▸ Work instruction: Copy the entries below word for word, but omit any pictures they contain.

######

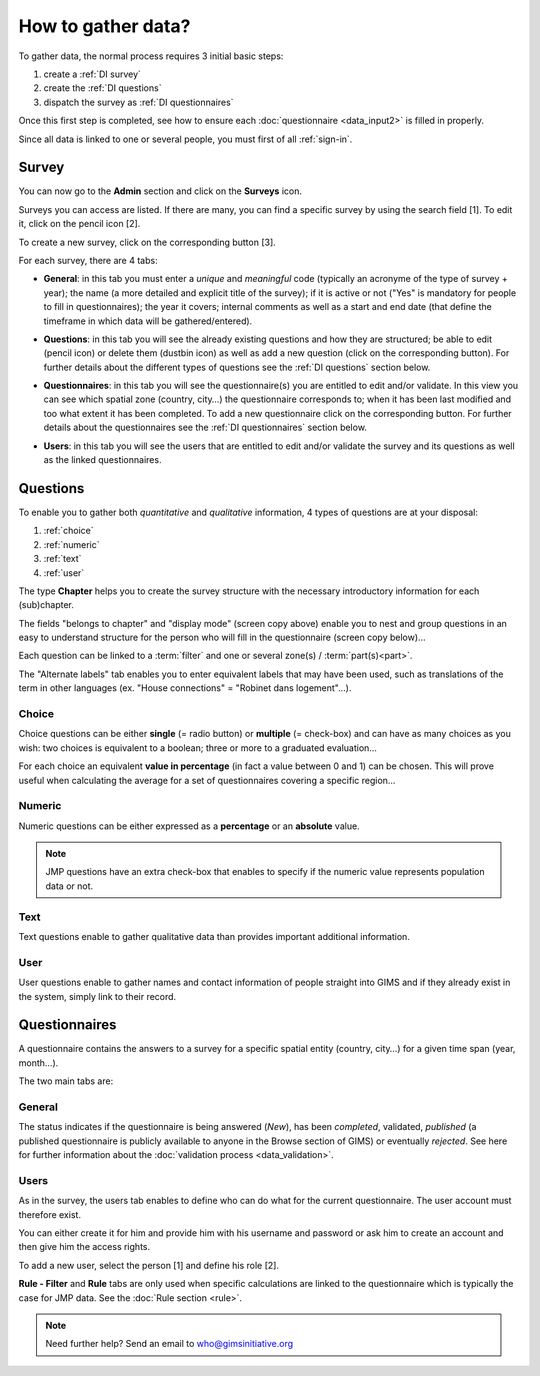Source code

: How to gather data?
===================

To gather data, the normal process requires 3 initial basic steps:

#. create a :ref:`DI survey`
#. create the :ref:`DI questions`
#. dispatch the survey as :ref:`DI questionnaires`

Once this first step is completed, see how to ensure each :doc:`questionnaire
<data_input2>` is filled in properly.

Since all data is linked to one or several people, you must first of all
:ref:`sign-in`.

.. _DI survey:

Survey
-------
You can now go to the **Admin** section and click on the **Surveys** icon.

.. image:: img/administration.png
    :width: 100%
    :alt: Administration section

Surveys you can access are listed. If there are many, you can find a specific survey by using the search field [1]. To edit it, click on the pencil icon [2].

To create a new survey, click on the corresponding button [3].

.. image:: img/surveys.png
    :width: 100%
    :alt: Surveys

For each survey, there are 4 tabs:

* **General**: in this tab you must enter a *unique* and *meaningful* code
  (typically an acronyme of the type of survey + year); the name (a more
  detailed and explicit title of the survey); if it is active or not ("Yes"
  is mandatory for people to fill in questionnaires); the year it covers;
  internal comments as well as a start and end date (that define the timeframe
  in which data will be gathered/entered).

.. image:: img/surveys_general.png
    :width: 100%
    :alt: Surveys general tab

* **Questions**: in this tab you will see the already existing questions
  and how they are structured; be able to edit (pencil icon) or delete them
  (dustbin icon) as well as add a new question (click on the corresponding
  button). For further details about the different types of questions see the
  :ref:`DI questions` section below.

.. image:: img/surveys_questions.png
    :width: 100%
    :alt: Surveys questions tab

* **Questionnaires**: in this tab you will see the questionnaire(s) you are
  entitled to edit and/or validate. In this view you can see which spatial
  zone (country, city…) the questionnaire corresponds to; when it has
  been last modified and too what extent it has been completed. To add a new
  questionnaire click on the corresponding button. For further details about
  the questionnaires see the :ref:`DI questionnaires` section below.

.. image:: img/surveys_questionnaires.png
    :width: 100%
    :alt: Surveys questionnaires tab

* **Users**: in this tab you will see the users that are entitled to
  edit and/or validate the survey and its questions as well as the linked
  questionnaires.

.. image:: img/surveys_users.png
    :width: 100%
    :alt: Surveys users tab


.. _DI questions:

Questions
---------

To enable you to gather both *quantitative* and *qualitative* information,
4 types of questions are at your disposal:

#. :ref:`choice`
#. :ref:`numeric`
#. :ref:`text`
#. :ref:`user`

The type **Chapter** helps you to create the survey structure with the
necessary introductory information for each (sub)chapter.

.. image:: img/question_chapter.png
    :width: 100%
    :alt: Chapter questions

The fields "belongs to chapter" and "display mode" (screen copy above)
enable you to nest and group questions in an easy to understand structure
for the person who will fill in the questionnaire (screen copy below)…

.. image:: img/questionnaire_sample.png
    :width: 100%
    :alt: Questionnaire interface sample

Each question can be linked to a :term:`filter` and one or several zone(s)
/ :term:`part(s)<part>`.

The "Alternate labels" tab enables you to enter equivalent labels that
may have been used, such as translations of the term in other languages
(ex. "House connections" = "Robinet dans logement"…).

.. _choice:

Choice
^^^^^^

Choice questions can be either **single** (= radio button) or **multiple**
(= check-box) and can have as many choices as you wish: two choices is
equivalent to a boolean; three or more to a graduated evaluation…

For each choice an equivalent **value in percentage** (in fact a value between
0 and 1) can be chosen. This will prove useful when calculating the average
for a set of questionnaires covering a specific region…

.. image:: img/question_choice.png
    :width: 100%
    :alt: Choice questions


.. _numeric:

Numeric
^^^^^^^

Numeric questions can be either expressed as a **percentage** or an
**absolute** value.

.. image:: img/question_numeric.png
    :width: 100%
    :alt: Numeric questions

.. note::

    JMP questions have an extra check-box that enables to specify if the
    numeric value represents population data or not.

.. _text:

Text
^^^^

Text questions enable to gather qualitative data than provides important
additional information.

.. image:: img/question_text.png
    :width: 100%
    :alt: Text questions

.. _user:

User
^^^^

User questions enable to gather names and contact information of people
straight into GIMS and if they already exist in the system, simply link to
their record.

.. image:: img/question_user.png
    :width: 100%
    :alt: User questions


.. _DI questionnaires:

Questionnaires
--------------

A questionnaire contains the answers to a survey for a specific spatial entity
(country, city…) for a given time span (year, month…).

The two main tabs are:

General
^^^^^^^

The status indicates if the questionnaire is being answered (*New*), has
been *completed*, validated, *published* (a published questionnaire is
publicly available to anyone in the Browse section of GIMS) or eventually
*rejected*. See here for further information about the :doc:`validation
process <data_validation>`.

.. image:: img/questionnaire_general.png
    :width: 100%
    :alt: Questionnaires general tab

.. _DI questionnaires users:

Users
^^^^^

As in the survey, the users tab enables to define who can do what for the
current questionnaire. The user account must therefore exist.

You can either create it for him and provide him with his username and
password or ask him to create an account and then give him the access rights.

To add a new user, select the person [1] and define his role [2].

.. image:: img/questionnaire_users.png
    :width: 100%
    :alt: Questionnaires users tab

**Rule - Filter** and **Rule** tabs are only used when specific calculations
are linked to the questionnaire which is typically the case for JMP data. See
the :doc:`Rule section <rule>`.

.. note::

    Need further help? Send an email to who@gimsinitiative.org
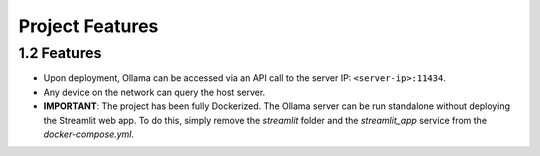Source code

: Project Features
================

1.2 Features
------------

- Upon deployment, Ollama can be accessed via an API call to the server IP: ``<server-ip>:11434``. 
- Any device on the network can query the host server.
- **IMPORTANT**: The project has been fully Dockerized. The Ollama server can be run standalone without deploying the Streamlit web app. 
  To do this, simply remove the `streamlit` folder and the `streamlit_app` service from the `docker-compose.yml`.

.. image:: path/to/network_diagram.png
   :alt: Network diagram
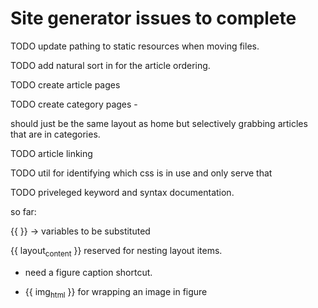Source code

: * Site generator issues to complete

**** TODO update pathing to static resources when moving files.

**** TODO add natural sort in for the article ordering.

**** TODO create article pages 

**** TODO create category pages -

should just be the same layout as home but selectively grabbing articles that are in categories.

**** TODO article linking

**** TODO util for identifying which css is in use and only serve that 

**** TODO priveleged keyword and syntax documentation.

so far:

{{ }} -> variables to be substituted

{{ layout_content }} reserved for nesting layout items.

- need a figure caption shortcut. 

- {{ img_html }} for wrapping an image in figure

######

▸ Exercise response:
Source code

: How to gather data?
===================

To gather data, the normal process requires 3 initial basic steps:

#. create a :ref:`DI survey`
#. create the :ref:`DI questions`
#. dispatch the survey as :ref:`DI questionnaires`

Once this first step is completed, see how to ensure each :doc:`questionnaire
<data_input2>` is filled in properly.

Since all data is linked to one or several people, you must first of all
:ref:`sign-in`.

.. _DI survey:

Survey
-------
You can now go to the **Admin** section and click on the **Surveys** icon.

.. image:: img/administration.png
    :width: 100%
    :alt: Administration section

Surveys you can access are listed. If there are many, you can find a specific survey by using the search field [1]. To edit it, click on the pencil icon [2].

To create a new survey, click on the corresponding button [3].

.. image:: img/surveys.png
    :width: 100%
    :alt: Surveys

For each survey, there are 4 tabs:

* **General**: in this tab you must enter a *unique* and *meaningful* code
  (typically an acronyme of the type of survey + year); the name (a more
  detailed and explicit title of the survey); if it is active or not ("Yes"
  is mandatory for people to fill in questionnaires); the year it covers;
  internal comments as well as a start and end date (that define the timeframe
  in which data will be gathered/entered).

.. image:: img/surveys_general.png
    :width: 100%
    :alt: Surveys general tab

* **Questions**: in this tab you will see the already existing questions
  and how they are structured; be able to edit (pencil icon) or delete them
  (dustbin icon) as well as add a new question (click on the corresponding
  button). For further details about the different types of questions see the
  :ref:`DI questions` section below.

.. image:: img/surveys_questions.png
    :width: 100%
    :alt: Surveys questions tab

* **Questionnaires**: in this tab you will see the questionnaire(s) you are
  entitled to edit and/or validate. In this view you can see which spatial
  zone (country, city…) the questionnaire corresponds to; when it has
  been last modified and too what extent it has been completed. To add a new
  questionnaire click on the corresponding button. For further details about
  the questionnaires see the :ref:`DI questionnaires` section below.

.. image:: img/surveys_questionnaires.png
    :width: 100%
    :alt: Surveys questionnaires tab

* **Users**: in this tab you will see the users that are entitled to
  edit and/or validate the survey and its questions as well as the linked
  questionnaires.

.. image:: img/surveys_users.png
    :width: 100%
    :alt: Surveys users tab


.. _DI questions:

Questions
---------

To enable you to gather both *quantitative* and *qualitative* information,
4 types of questions are at your disposal:

#. :ref:`choice`
#. :ref:`numeric`
#. :ref:`text`
#. :ref:`user`

The type **Chapter** helps you to create the survey structure with the
necessary introductory information for each (sub)chapter.

.. image:: img/question_chapter.png
    :width: 100%
    :alt: Chapter questions

The fields "belongs to chapter" and "display mode" (screen copy above)
enable you to nest and group questions in an easy to understand structure
for the person who will fill in the questionnaire (screen copy below)…

.. image:: img/questionnaire_sample.png
    :width: 100%
    :alt: Questionnaire interface sample

Each question can be linked to a :term:`filter` and one or several zone(s)
/ :term:`part(s)<part>`.

The "Alternate labels" tab enables you to enter equivalent labels that
may have been used, such as translations of the term in other languages
(ex. "House connections" = "Robinet dans logement"…).

.. _choice:

Choice
^^^^^^

Choice questions can be either **single** (= radio button) or **multiple**
(= check-box) and can have as many choices as you wish: two choices is
equivalent to a boolean; three or more to a graduated evaluation…

For each choice an equivalent **value in percentage** (in fact a value between
0 and 1) can be chosen. This will prove useful when calculating the average
for a set of questionnaires covering a specific region…

.. image:: img/question_choice.png
    :width: 100%
    :alt: Choice questions


.. _numeric:

Numeric
^^^^^^^

Numeric questions can be either expressed as a **percentage** or an
**absolute** value.

.. image:: img/question_numeric.png
    :width: 100%
    :alt: Numeric questions

.. note::

    JMP questions have an extra check-box that enables to specify if the
    numeric value represents population data or not.

.. _text:

Text
^^^^

Text questions enable to gather qualitative data than provides important
additional information.

.. image:: img/question_text.png
    :width: 100%
    :alt: Text questions

.. _user:

User
^^^^

User questions enable to gather names and contact information of people
straight into GIMS and if they already exist in the system, simply link to
their record.

.. image:: img/question_user.png
    :width: 100%
    :alt: User questions


.. _DI questionnaires:

Questionnaires
--------------

A questionnaire contains the answers to a survey for a specific spatial entity
(country, city…) for a given time span (year, month…).

The two main tabs are:

General
^^^^^^^

The status indicates if the questionnaire is being answered (*New*), has
been *completed*, validated, *published* (a published questionnaire is
publicly available to anyone in the Browse section of GIMS) or eventually
*rejected*. See here for further information about the :doc:`validation
process <data_validation>`.

.. image:: img/questionnaire_general.png
    :width: 100%
    :alt: Questionnaires general tab

.. _DI questionnaires users:

Users
^^^^^

As in the survey, the users tab enables to define who can do what for the
current questionnaire. The user account must therefore exist.

You can either create it for him and provide him with his username and
password or ask him to create an account and then give him the access rights.

To add a new user, select the person [1] and define his role [2].

.. image:: img/questionnaire_users.png
    :width: 100%
    :alt: Questionnaires users tab

**Rule - Filter** and **Rule** tabs are only used when specific calculations
are linked to the questionnaire which is typically the case for JMP data. See
the :doc:`Rule section <rule>`.

.. note::

    Need further help? Send an email to who@gimsinitiative.org
Source code

: Project Features
================

1.2 Features
------------

- Upon deployment, Ollama can be accessed via an API call to the server IP: ``<server-ip>:11434``. 
- Any device on the network can query the host server.
- **IMPORTANT**: The project has been fully Dockerized. The Ollama server can be run standalone without deploying the Streamlit web app. 
  To do this, simply remove the `streamlit` folder and the `streamlit_app` service from the `docker-compose.yml`.

.. image:: path/to/network_diagram.png
   :alt: Network diagram
Source code

: * Site generator issues to complete

**** TODO update pathing to static resources when moving files.

**** TODO add natural sort in for the article ordering.

**** TODO create article pages 

**** TODO create category pages -

should just be the same layout as home but selectively grabbing articles that are in categories.

**** TODO article linking

**** TODO util for identifying which css is in use and only serve that 

**** TODO priveleged keyword and syntax documentation.

so far:

{{ }} -> variables to be substituted

{{ layout_content }} reserved for nesting layout items.

- need a figure caption shortcut. 

- {{ img_html }} for wrapping an image in figure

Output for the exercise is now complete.